* [Directions for this task]: Reading the records beneath this task, work out how many lines contain the word "moderate" and reply with only that number.

* [Source information]:
##########

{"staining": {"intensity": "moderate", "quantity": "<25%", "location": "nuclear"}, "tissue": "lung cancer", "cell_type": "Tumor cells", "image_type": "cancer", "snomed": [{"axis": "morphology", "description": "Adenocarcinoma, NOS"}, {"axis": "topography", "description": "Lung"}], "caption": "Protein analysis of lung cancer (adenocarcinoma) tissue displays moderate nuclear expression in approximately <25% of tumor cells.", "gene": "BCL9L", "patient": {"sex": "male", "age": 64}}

##########

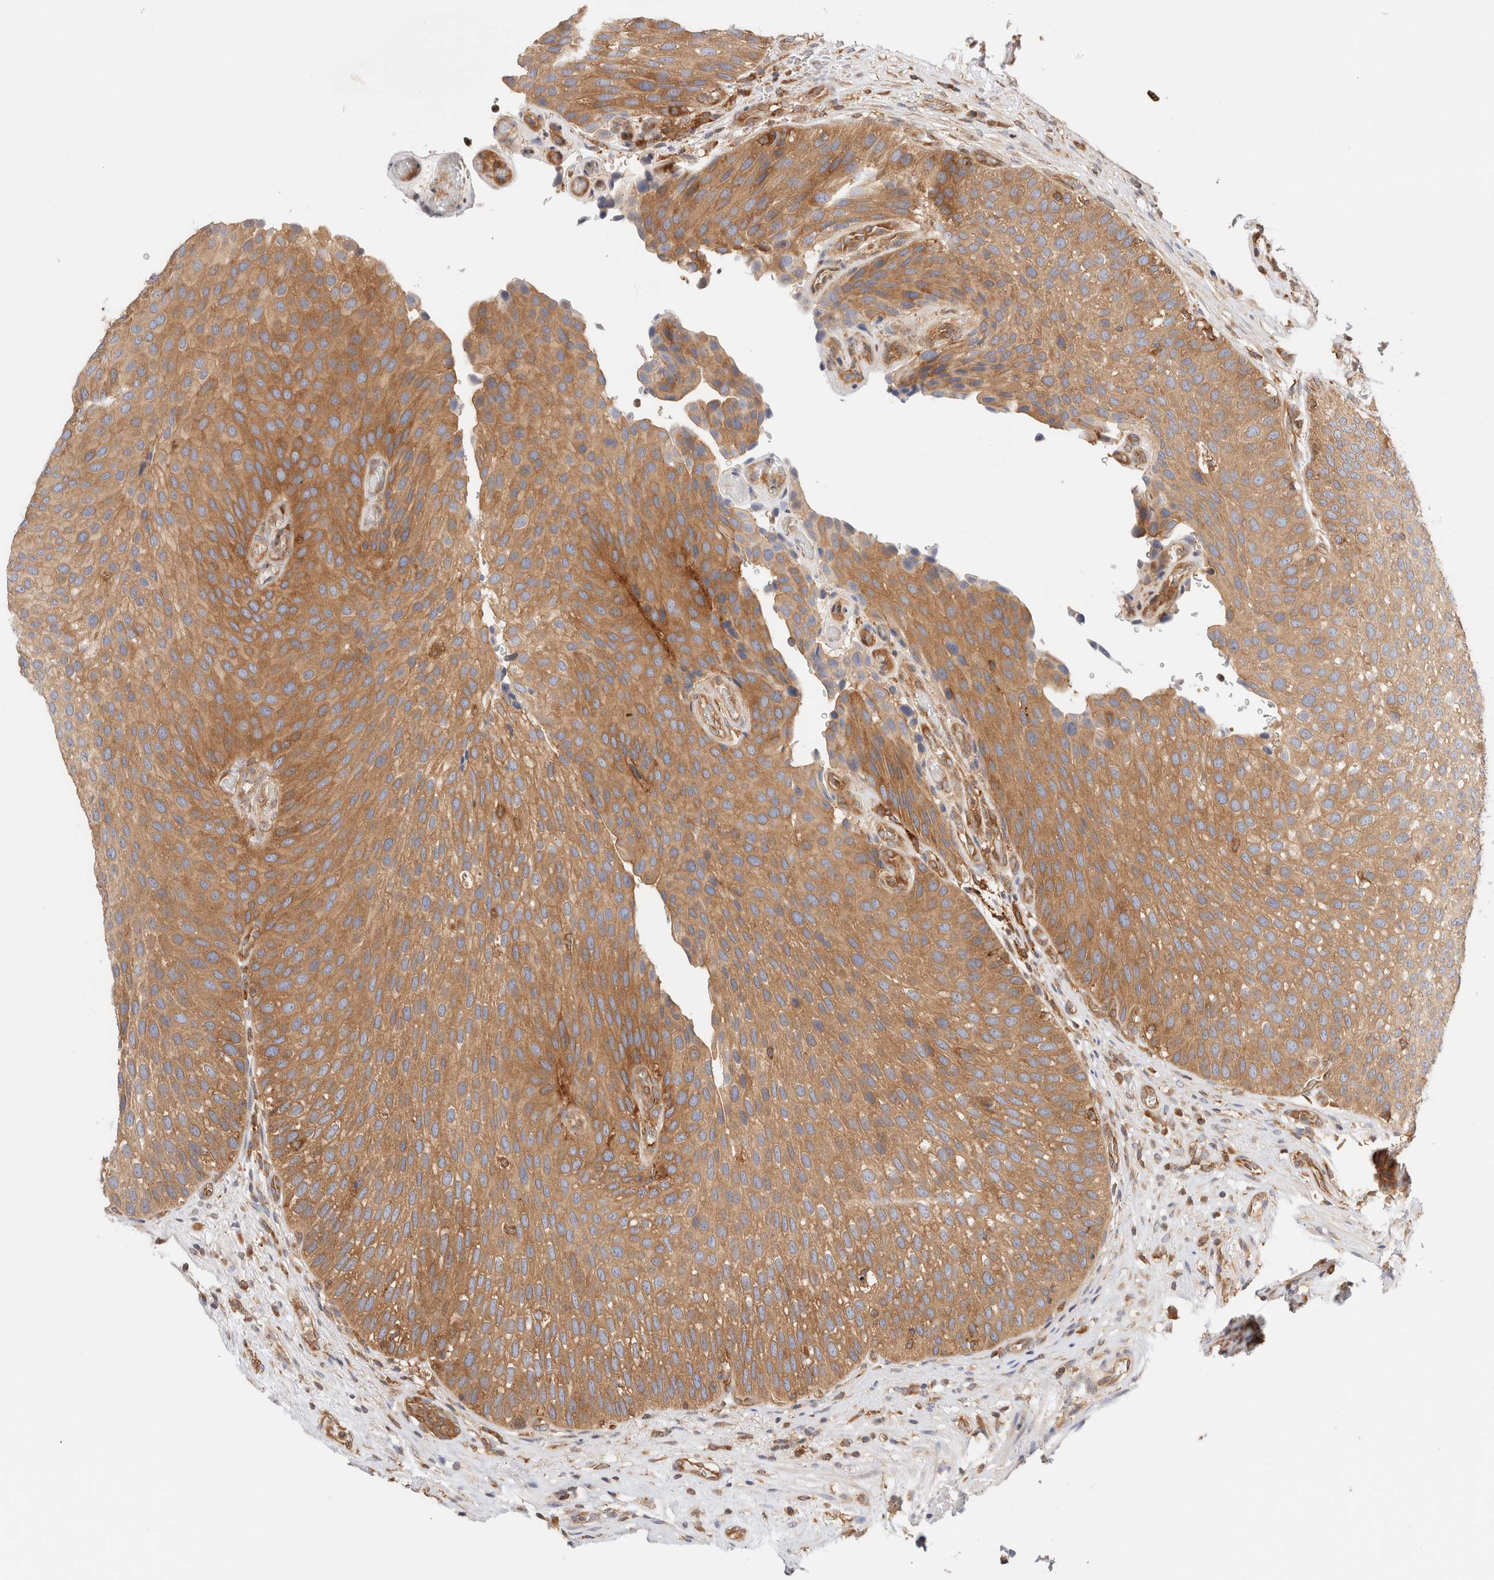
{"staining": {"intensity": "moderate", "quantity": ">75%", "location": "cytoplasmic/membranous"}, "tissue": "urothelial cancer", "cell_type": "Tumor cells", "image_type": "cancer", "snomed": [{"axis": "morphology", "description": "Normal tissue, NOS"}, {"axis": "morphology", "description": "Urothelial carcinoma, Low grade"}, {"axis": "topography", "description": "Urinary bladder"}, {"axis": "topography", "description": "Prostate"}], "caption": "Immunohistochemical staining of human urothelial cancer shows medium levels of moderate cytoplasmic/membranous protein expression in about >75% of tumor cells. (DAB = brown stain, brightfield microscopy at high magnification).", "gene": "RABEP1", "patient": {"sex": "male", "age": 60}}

##########

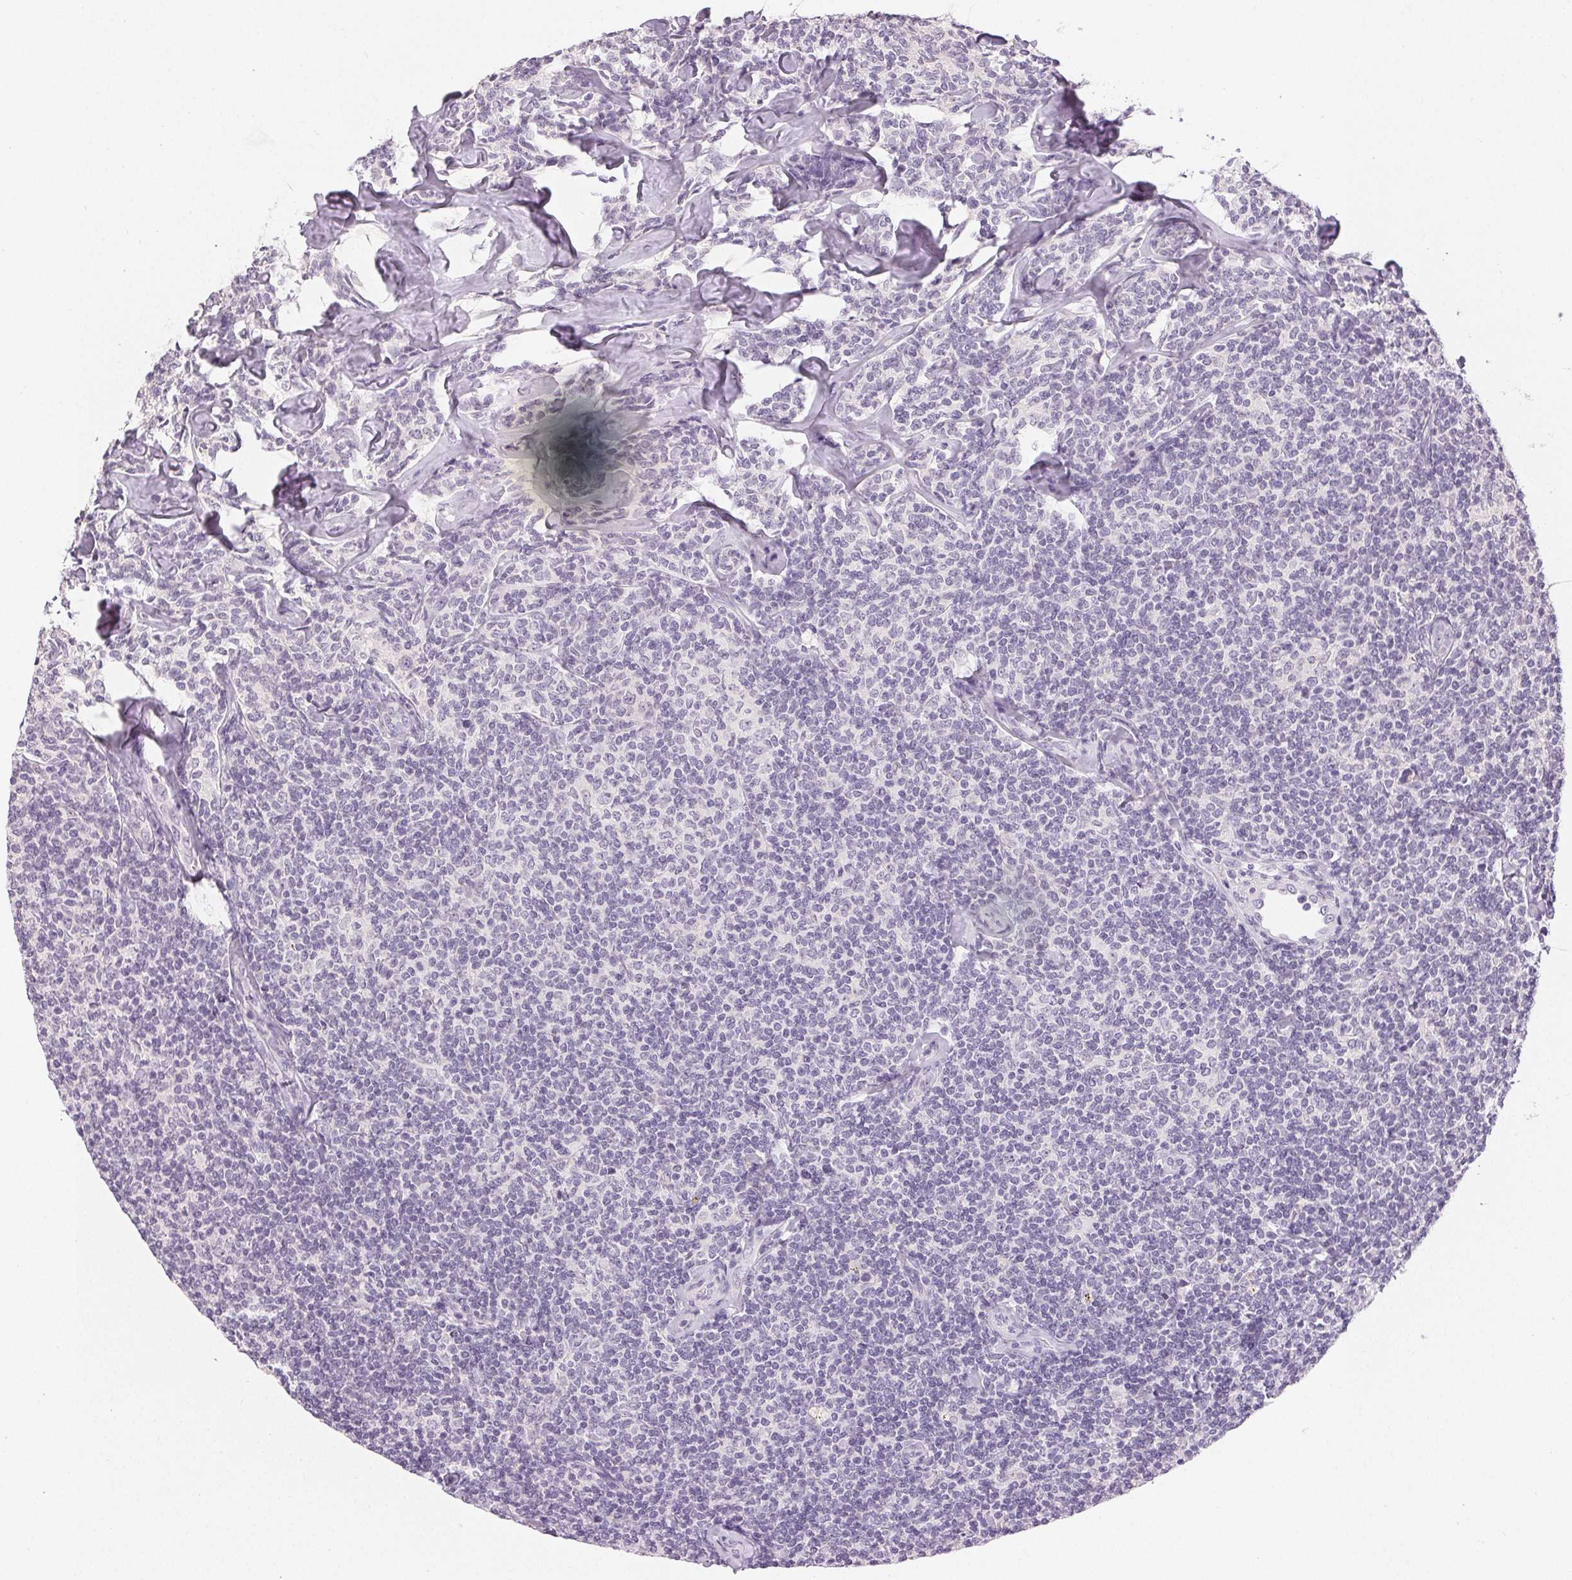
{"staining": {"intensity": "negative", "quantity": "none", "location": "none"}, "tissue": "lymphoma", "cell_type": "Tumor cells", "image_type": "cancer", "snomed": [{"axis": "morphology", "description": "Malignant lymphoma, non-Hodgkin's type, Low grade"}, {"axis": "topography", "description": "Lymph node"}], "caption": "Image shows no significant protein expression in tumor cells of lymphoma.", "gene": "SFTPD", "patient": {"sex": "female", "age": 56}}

##########

* [Output]: 2